This is a loaded question and it totally depends on what definition of regret you assume.

One way to define this word is a feeling of remorse for having done something of your own fault that caused pain to you or others.  Another way to define it is more of a feeling of loss.  Now the first form of regret is something that as Christians, we should never have… but the second form of regret is certainly plausible or even common.

There was a line in the movie “13 going on 30” where the daughter is asking her mom if she had any regrets.  In this moment, the mom was looking at the first definition and said no.  The daughter of course was shocked and said… ‘haven’t you made any mistakes’.  The mother said ‘of course I have, but it was those mistakes that eventually led me to be who I am, and I would change that’.  You see, she had sorrow and loss even (the second form of regret) but didn’t look at the mistakes in her life with regret (the first form).

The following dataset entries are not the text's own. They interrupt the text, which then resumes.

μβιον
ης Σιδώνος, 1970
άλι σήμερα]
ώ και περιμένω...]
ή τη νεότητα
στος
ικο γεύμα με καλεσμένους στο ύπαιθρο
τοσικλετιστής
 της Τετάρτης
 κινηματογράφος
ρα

This makes me think of how I regret not finishing my dream to become an Air Force pilot.  I hit a road block in college but instead of working around that road block and still making that dream come true, I turned another direction.  While I do have regret (a sense of loss) for not pursuing that dream, I don’t have regret (a sense of remorse) since my life since that decision had brought me to this point.  My decision to follow Christ, my marriage, my four kids… all came AFTER that change in my path.  I am exactly where God wanted me to be, so therefor I have no regret in the first sense.

God is this way.  Being perfect and not bound by time, he can’t actually ‘make a mistake’.  It would be impossible for God to have the first form of regret.  However human history is filled with God having regret in the second form.

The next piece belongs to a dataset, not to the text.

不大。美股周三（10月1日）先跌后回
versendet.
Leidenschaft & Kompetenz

1 Samuel 15 has an excellent example of this seeming conflict.  First Samuel says of God, “And also the Glory of Israel will not lie or have regret, for he is not a man, that he should have regret” (v29).  Yet he ends the chapter with “And the Lord regretted that he had made Saul king over Israel.” (v35)

Many have looked at these two verses (only 16 lines apart) and wondered how is it possible that God cannot have regret, yet still had regret for making Saul the king of Israel.  God actually knew this moment before he appointed Saul as king.  He knew Saul would fail.  In fact, this failure was crucial to the long term plan God had, requiring Christ to restore us to Him, instead of an earthly king.

Don’t regret (in the first sense) the decisions in life that have changed your path, even when your path seems different than you planned.  Instead, turn to Him.  Seek wisdom on what He would have you do with this path you are on.